In the meanwhile Hunter climbed into the seat of a binder which he drove slowly through the tangled grain, and Florence, still lingering on the veranda, noticed the carefulness with which he and his men stooked the sheaves of wheat which might never be sold. The rows of black shadows behind them lengthened rapidly, until at last they coalesced and the stubble lay dim, while the western face of the grain along which the binders crept alone glowed with a coppery radiance as the red sun dipped. Then a wonderful exhilarating coolness crept into the air, and there was a stillness not apparent earlier through which the clash and clatter of the machines rang harshly distinct. They moved on with the bent figures which grew dimmer toiling behind them for another half-hour, and then while the others trooped off to the stables Hunter walked slowly toward the house. Florence noticed the suggestive slackness of his bearing and her heart smote her, for she knew it was not mere physical weariness which had crushed the vigor out of the man. When he came up the steps she turned to him.

"Is the wheat looking no better?"

"No," answered Hunter simply; "It's looking worse. I'm going in to write a letter—to the bank."

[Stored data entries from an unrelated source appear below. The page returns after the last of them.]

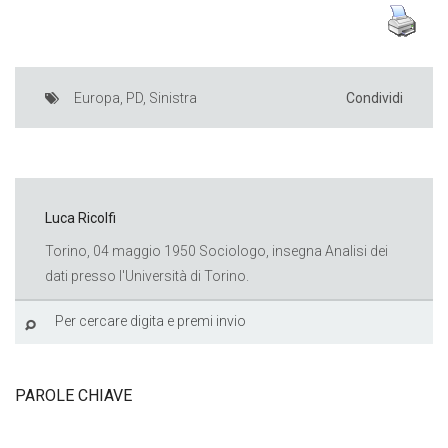
Europa
,
PD
,
Sinistra
Condividi
Luca Ricolfi
Torino, 04 maggio 1950 Sociologo, insegna Analisi dei
dati presso l'Università di Torino.
PAROLE CHIAVE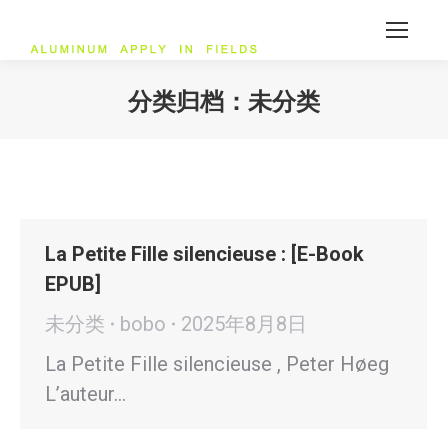
分类归档：
未分类
您在这里：
La Petite Fille silencieuse : [E-Book
EPUB]
未分类
bobo
2025年8月8日
La Petite Fille silencieuse , Peter Høeg
L’auteur…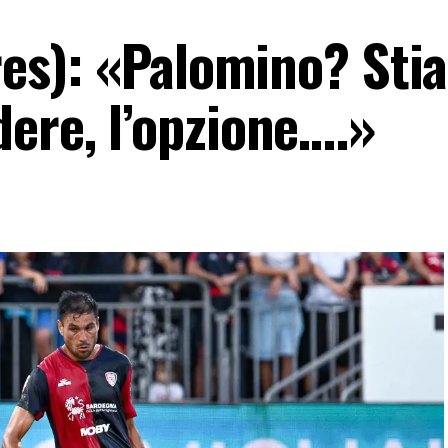
eres): «Palomino? St
ere, l’opzione….»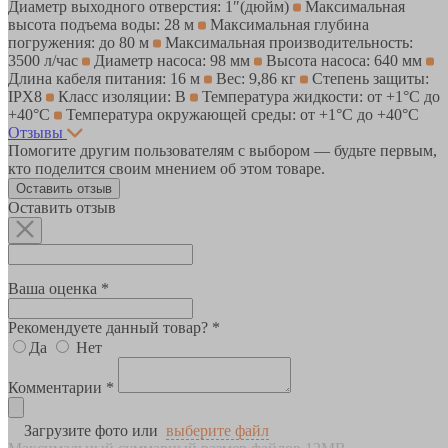
Диаметр выходного отверстия: 1″(дюйм)
Максимальная
высота подъема воды: 28 м
Максимальная глубина
погружения: до 80 м
Максимальная производительность:
3500 л/час
Диаметр насоса: 98 мм
Высота насоса: 640 мм
Длина кабеля питания: 16 м
Вес: 9,86 кг
Степень защиты:
IPX8
Класс изоляции: B
Температура жидкости: от +1°С до
+40°С
Температура окружающей среды: от +1°С до +40°С
Отзывы
Помогите другим пользователям с выбором — будьте первым,
кто поделится своим мнением об этом товаре.
Оставить отзыв
Оставить отзыв
Ваша оценка *
Рекомендуете данный товар? *
Да
Нет
Комментарии *
Загрузите фото или
выберите файл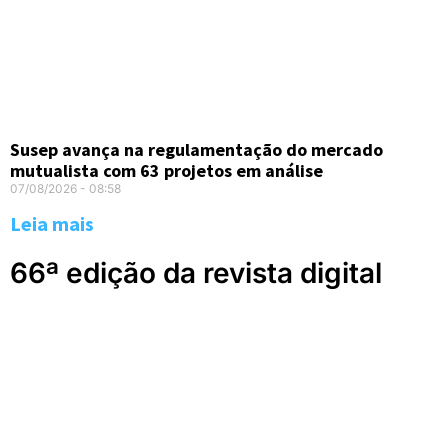
Susep avança na regulamentação do mercado
mutualista com 63 projetos em análise
07/08/2026
08:58
Leia mais
66ª edição da revista digital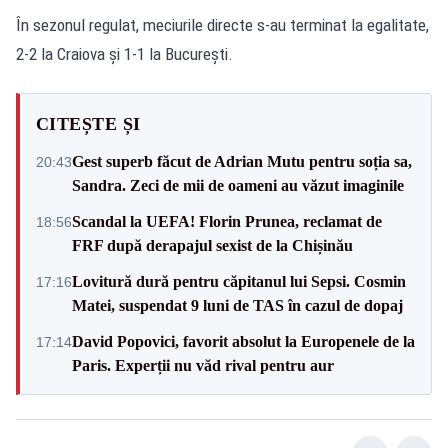
În sezonul regulat, meciurile directe s-au terminat la egalitate,
2-2 la Craiova și 1-1 la București.
CITEȘTE ȘI
Gest superb făcut de Adrian Mutu pentru soția sa,
20:43
Sandra. Zeci de mii de oameni au văzut imaginile
Scandal la UEFA! Florin Prunea, reclamat de
18:56
FRF după derapajul sexist de la Chișinău
Lovitură dură pentru căpitanul lui Sepsi. Cosmin
17:16
Matei, suspendat 9 luni de TAS în cazul de dopaj
David Popovici, favorit absolut la Europenele de la
17:14
Paris. Experții nu văd rival pentru aur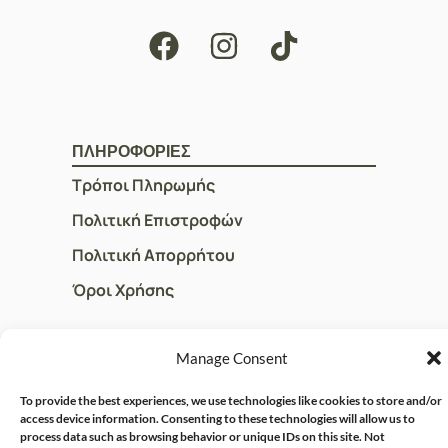
ΠΛΗΡΟΦΟΡΙΕΣ
Τρόποι Πληρωμής
Πολιτική Επιστροφών
Πολιτική Απορρήτου
Όροι Χρήσης
Manage Consent
ΓΡΗΓΟΡOI ΣΥΝΔΕΣΜΟΙ
Ο Λογαριασμός μου
To provide the best experiences, we use technologies like cookies to store and/or
access device information. Consenting to these technologies will allow us to
Η Ομάδα μας
process data such as browsing behavior or unique IDs on this site. Not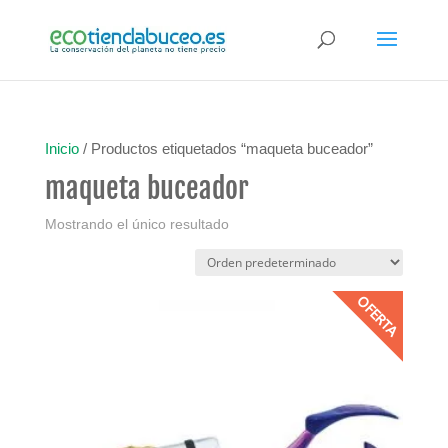
Inicio
/ Productos etiquetados “maqueta buceador”
maqueta buceador
Mostrando el único resultado
OFERTA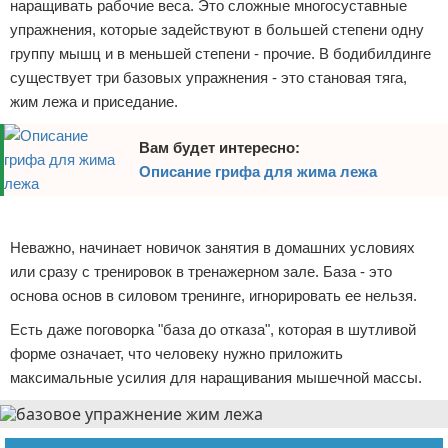
наращивать рабочие веса. Это сложные многосуставные
упражнения, которые задействуют в большей степени одну
группу мышц и в меньшей степени - прочие. В бодибилдинге
существует три базовых упражнения - это становая тяга,
жим лежа и приседание.
Вам будет интересно:
Описание грифа для жима лежа
Реклама
Неважно, начинает новичок занятия в домашних условиях
или сразу с тренировок в тренажерном зале. База - это
основа основ в силовом тренинге, игнорировать ее нельзя.
Есть даже поговорка "база до отказа", которая в шутливой
форме означает, что человеку нужно приложить
максимальные усилия для наращивания мышечной массы.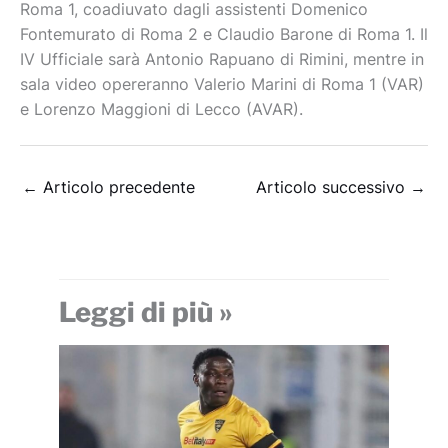
Roma 1, coadiuvato dagli assistenti Domenico
Fontemurato di Roma 2 e Claudio Barone di Roma 1. Il
IV Ufficiale sarà Antonio Rapuano di Rimini, mentre in
sala video opereranno Valerio Marini di Roma 1 (VAR)
e Lorenzo Maggioni di Lecco (AVAR).
←
Articolo precedente
Articolo successivo
→
Leggi di più »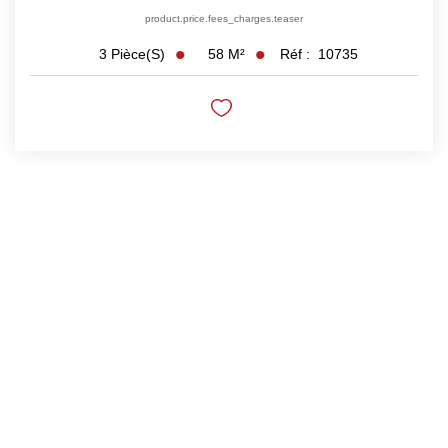
NOTRE GROUPE
product.price.fees_charges.teaser
58
M²
Réf :
10735
3
Pièce(s)
Nos Agences
Notre Équipe
Nos Partenaires
Nous Rejoindre
Nos Actualités Immo
Nous Contacter
ESPACE CLIENT
Espace Client Saint-Flour (VDS Immobilier)
Espace Client Aurillac (AGI)
Espace Dossier Location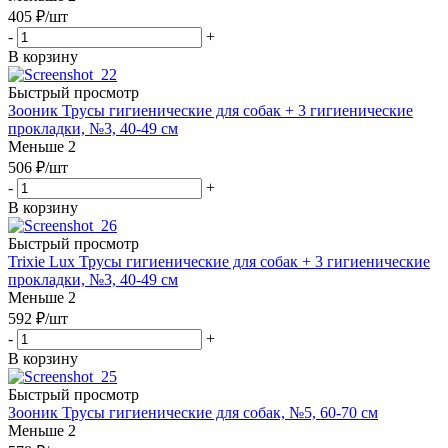
405
₽
/шт
-
+
В корзину
Быстрый просмотр
Зооник Трусы гигиенические для собак + 3 гигиенические
прокладки, №3, 40-49 см
Меньше 2
506
₽
/шт
-
+
В корзину
Быстрый просмотр
Trixie Lux Трусы гигиенические для собак + 3 гигиенические
прокладки, №3, 40-49 см
Меньше 2
592
₽
/шт
-
+
В корзину
Быстрый просмотр
Зооник Трусы гигиенические для собак, №5, 60-70 см
Меньше 2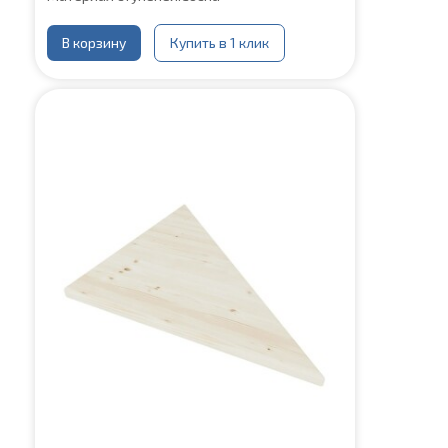
В корзину
Купить в 1 клик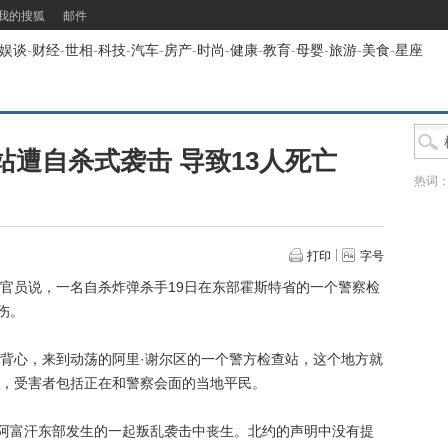
我的搜狐
邮件
娱谈
-
财经
-
世相
-
科技
-
汽车
-
房产
-
时尚
-
健康
-
教育
-
母婴
-
旅游
-
美食
-
星座
遭自杀式袭击 导致13人死亡
热词
打印
字号
官员说，一名自杀炸弹杀手19日在东部霍斯特省的一个警察检
伤。
心，来到动荡的阿里·谢尔区的一个警方检查站，这个地方就
，受害者包括正在和警察会面的当地平民。
阿富汗东部发生的一起叛乱袭击中丧生。北约的声明中没有提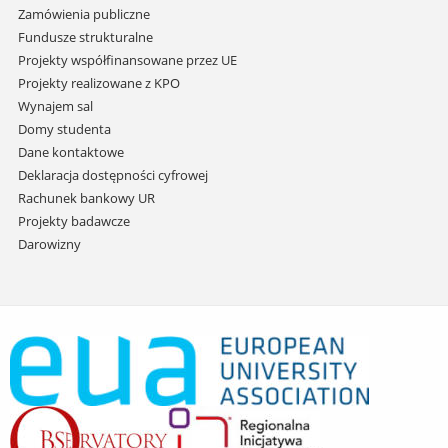
Zamówienia publiczne
Fundusze strukturalne
Projekty współfinansowane przez UE
Projekty realizowane z KPO
Wynajem sal
Domy studenta
Dane kontaktowe
Deklaracja dostępności cyfrowej
Rachunek bankowy UR
Projekty badawcze
Darowizny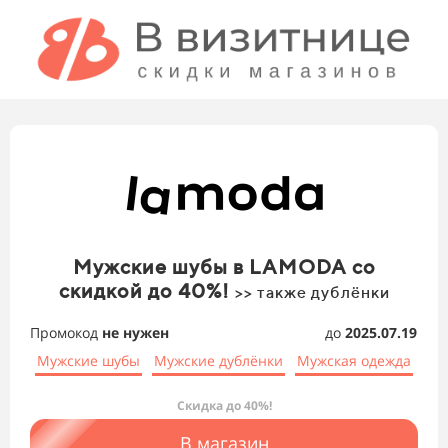
Мужские шубы в LAMODA со
скидкой до 40%!
>> также дублёнки
Промокод
не нужен
до
2025.07.19
Мужские шубы
Мужские дублёнки
Мужская одежда
Скидка до 40%!
В магазин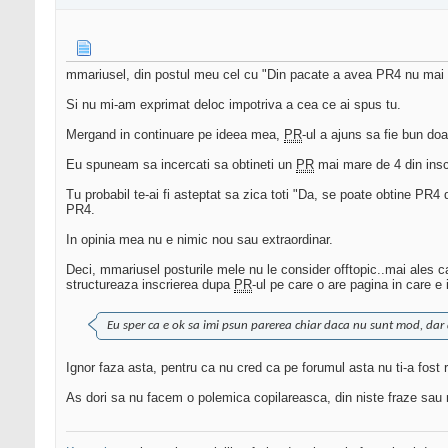
mmariusel, din postul meu cel cu "Din pacate a avea PR4 nu mai e
Si nu mi-am exprimat deloc impotriva a cea ce ai spus tu.
Mergand in continuare pe ideea mea,
PR
-ul a ajuns sa fie bun doar
Eu spuneam sa incercati sa obtineti un
PR
mai mare de 4 din inscr
Tu probabil te-ai fi asteptat sa zica toti "Da, se poate obtine PR4 d
PR4.
In opinia mea nu e nimic nou sau extraordinar.
Deci, mmariusel posturile mele nu le consider offtopic..mai ales
structureaza inscrierea dupa
PR
-ul pe care o are pagina in care e i
Eu sper ca e ok sa imi psun parerea chiar daca nu sunt mod, dar 
Ignor faza asta, pentru ca nu cred ca pe forumul asta nu ti-a fost 
As dori sa nu facem o polemica copilareasca, din niste fraze sau m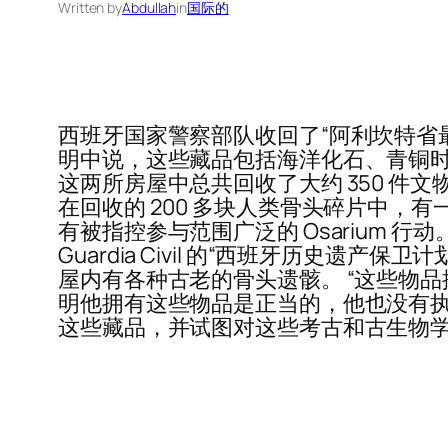
Written by
Abdullah
in
国际的
西班牙国家警察部队收回了“阿利坎特省最大的
明中说，这些藏品包括海洋化石、青铜时代
这两所房屋中总共回收了大约 350 件
在回收的 200 多块人类骨头碎片中，有一
有被指控参与范围广泛的 Osarium
Guardia Civil 的“西班牙历史
屋内有各种古老的骨头遗骸。 “这些物
明他拥有这些物品是正当的，他也没有执
这些藏品，并试图对这些考古和古生物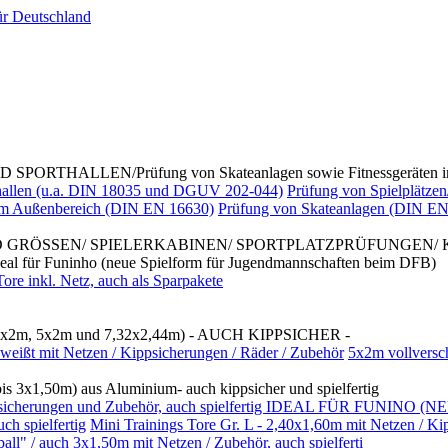
ALLEN/Prüfung von Skateanlagen sowie Fitnessgeräten im
rthallen (u.a. DIN 18035 und DGUV 202-044)
Prüfung von Spielplätzen
 im Außenbereich (DIN EN 16630)
Prüfung von Skateanlagen (DIN EN
D GRÖSSEN/ SPIELERKABINEN/ SPORTPLATZPRÜFUNGEN/
Funinho (neue Spielform für Jugendmannschaften beim DFB)
re inkl. Netz, auch als Sparpakete
x2m, 5x2m und 7,32x2,44m) - AUCH KIPPSICHER -
weißt mit Netzen / Kippsicherungen / Räder / Zubehör
5x2m vollversc
3x1,50m) aus Aluminium- auch kippsicher und spielfertig
/ Kippsicherungen und Zubehör, auch spielfertig IDEAL FÜR FUNI
h spielfertig
Mini Trainings Tore Gr. L - 2,40x1,60m mit Netzen / Ki
 / auch 3x1,50m mit Netzen / Zubehör, auch spielferti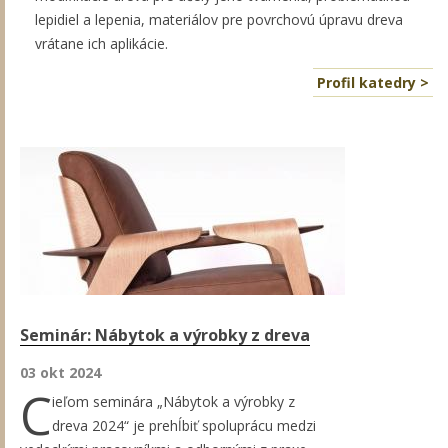
lepidiel a lepenia, materiálov pre povrchovú úpravu dreva
vrátane ich aplikácie.
Profil katedry >
Seminár: Nábytok a výrobky z dreva
03 okt 2024
C
ieľom seminára „Nábytok a výrobky z
dreva 2024“ je prehĺbiť spoluprácu medzi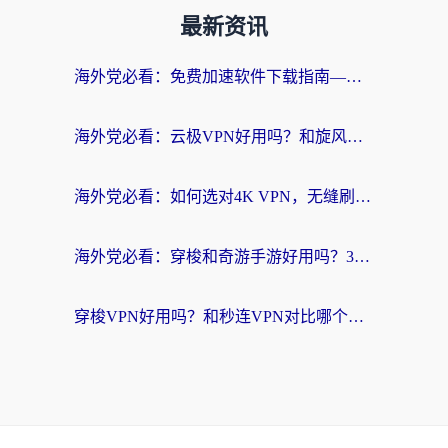
最新资讯
海外党必看：免费加速软件下载指南——无缝访问国内资源的正确打开方式
海外党必看：云极VPN好用吗？和旋风VPN对比哪个回国效果更好？附真实体验+选择攻略
海外党必看：如何选对4K VPN，无缝刷国内剧听网易云？
海外党必看：穿梭和奇游手游好用吗？3步选对回国加速器，流畅看CCTV5海外直播
穿梭VPN好用吗？和秒连VPN对比哪个回国效果更好？海外党亲测实用指南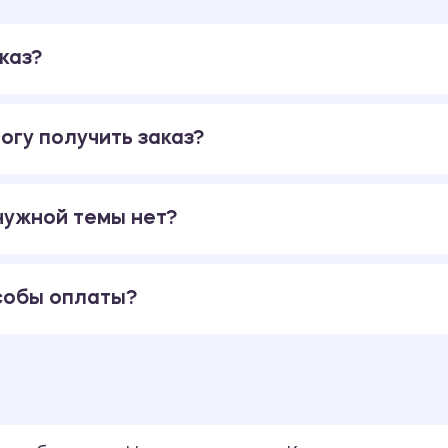
каз?
огу получить заказ?
 нужной темы нет?
собы оплаты?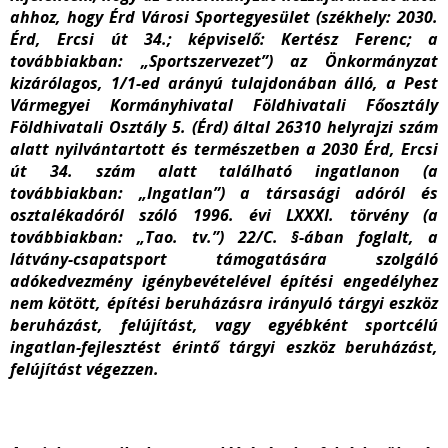
ahhoz, hogy Érd Városi Sportegyesület (székhely: 2030.
Érd, Ercsi út 34.; képviselő: Kertész Ferenc; a
továbbiakban: „Sportszervezet”) az Önkormányzat
kizárólagos, 1/1-ed arányú tulajdonában álló, a Pest
Vármegyei Kormányhivatal Földhivatali Főosztály
Földhivatali Osztály 5. (Érd) által 26310 helyrajzi szám
alatt nyilvántartott és természetben a 2030 Érd, Ercsi
út 34. szám alatt található ingatlanon (a
továbbiakban: „Ingatlan”) a társasági adóról és
osztalékadóról szóló 1996. évi LXXXI. törvény (a
továbbiakban: „Tao. tv.”) 22/C. §-ában foglalt, a
látvány-csapatsport támogatására szolgáló
adókedvezmény igénybevételével építési engedélyhez
nem kötött, építési beruházásra irányuló tárgyi eszköz
beruházást, felújítást, vagy egyébként sportcélú
ingatlan-fejlesztést érintő tárgyi eszköz beruházást,
felújítást végezzen.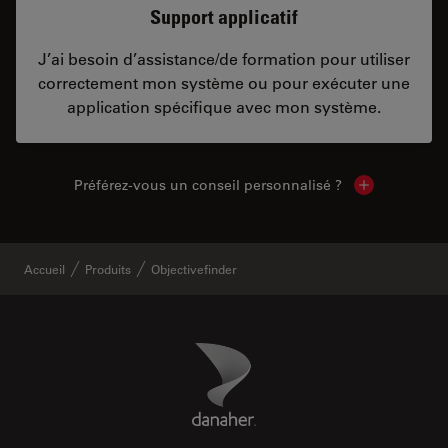
Support applicatif
J’ai besoin d’assistance/de formation pour utiliser
correctement mon système ou pour exécuter une
application spécifique avec mon système.
Préférez-vous un conseil personnalisé ?
Show local c
Accueil
Produits
Objectivefinder
Danaher Logo
Footer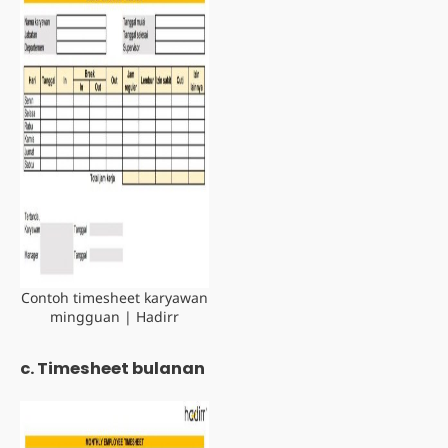
Contoh timesheet karyawan
mingguan | Hadirr
c. Timesheet bulanan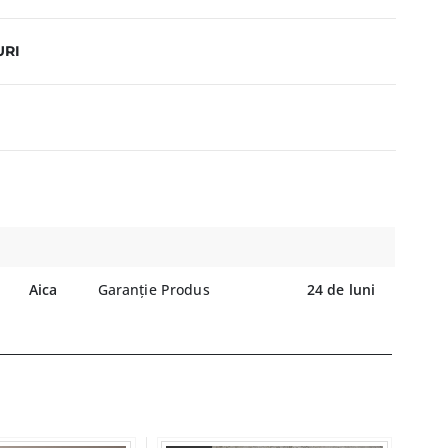
URI
Aica
Garanție Produs
24 de luni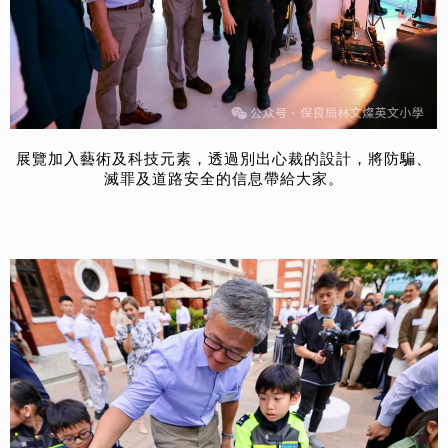
展覽加入藝術及科技元素，透過別出心裁的設計，將防騙、
滅罪及道路安全的信息帶給大家。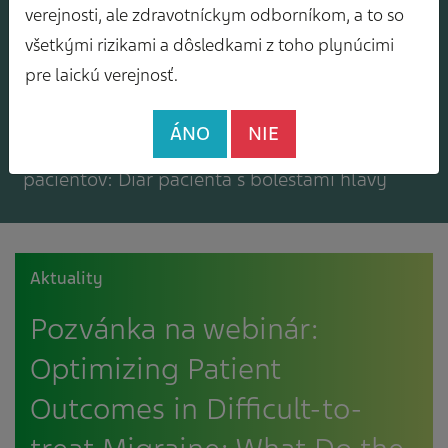
Mám záujem o zasielanie odborného
verejnosti, ale zdravotníckym odborníkom, a to so
spravodajcu
všetkými rizikami a dôsledkami z toho plynúcimi
pre laickú verejnosť.
ÁNO
NIE
Mám záujem o bezplatné materiály pre
pacientov: Diár pacienta s bolesťami hlavy
Aktuality
Pozvánka na webinár:
Optimizing Patient
Outcomes in Difficult-to-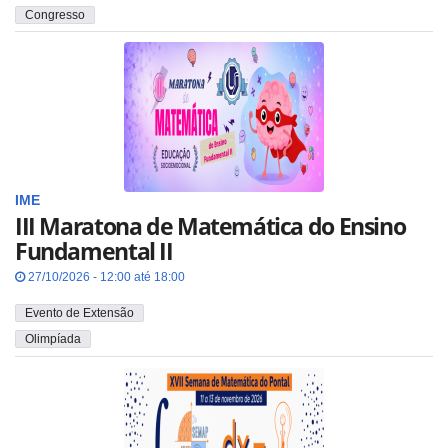
Congresso
IME
III Maratona de Matemática do Ensino
Fundamental II
27/10/2026 - 12:00 até 18:00
Evento de Extensão
Olimpíada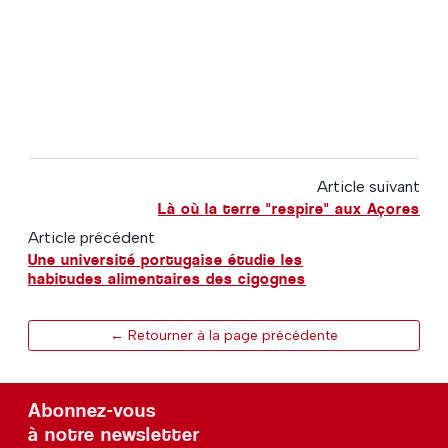
Article suivant
Là où la terre "respire" aux Açores
Article précédent
Une université portugaise étudie les
habitudes alimentaires des cigognes
← Retourner à la page précédente
Abonnez-vous
à notre newsletter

He strode on and disappeared into the house, but Florence, who presently saw a light stream out from one of the windows, sat still, though the dew was getting heavy and it was chilly now.

CHAPTER XXVII
A HELPING HAND

Lucy Calvert came over as often as she was able; but at length she was compelled to discontinue her visits to Thorne. Soon after she had done so, there was a welcome change in the almost torrid weather, and grass and grain lay still under a faintly clouded sky when he toiled among the sheaves one clear, cool afternoon. The binder which flung them out moved along the edge of the oats in front of him, and another man was busy among the crackling stubble a pace or two behind, for a neighbor had driven across to help him on the previous evening, and the station-agent had at last sent him out a man from the railroad settlement. They had been at work since early morning, but each time Thorne glanced at the oblong of standing grain he realized more clearly the futility of what he was doing.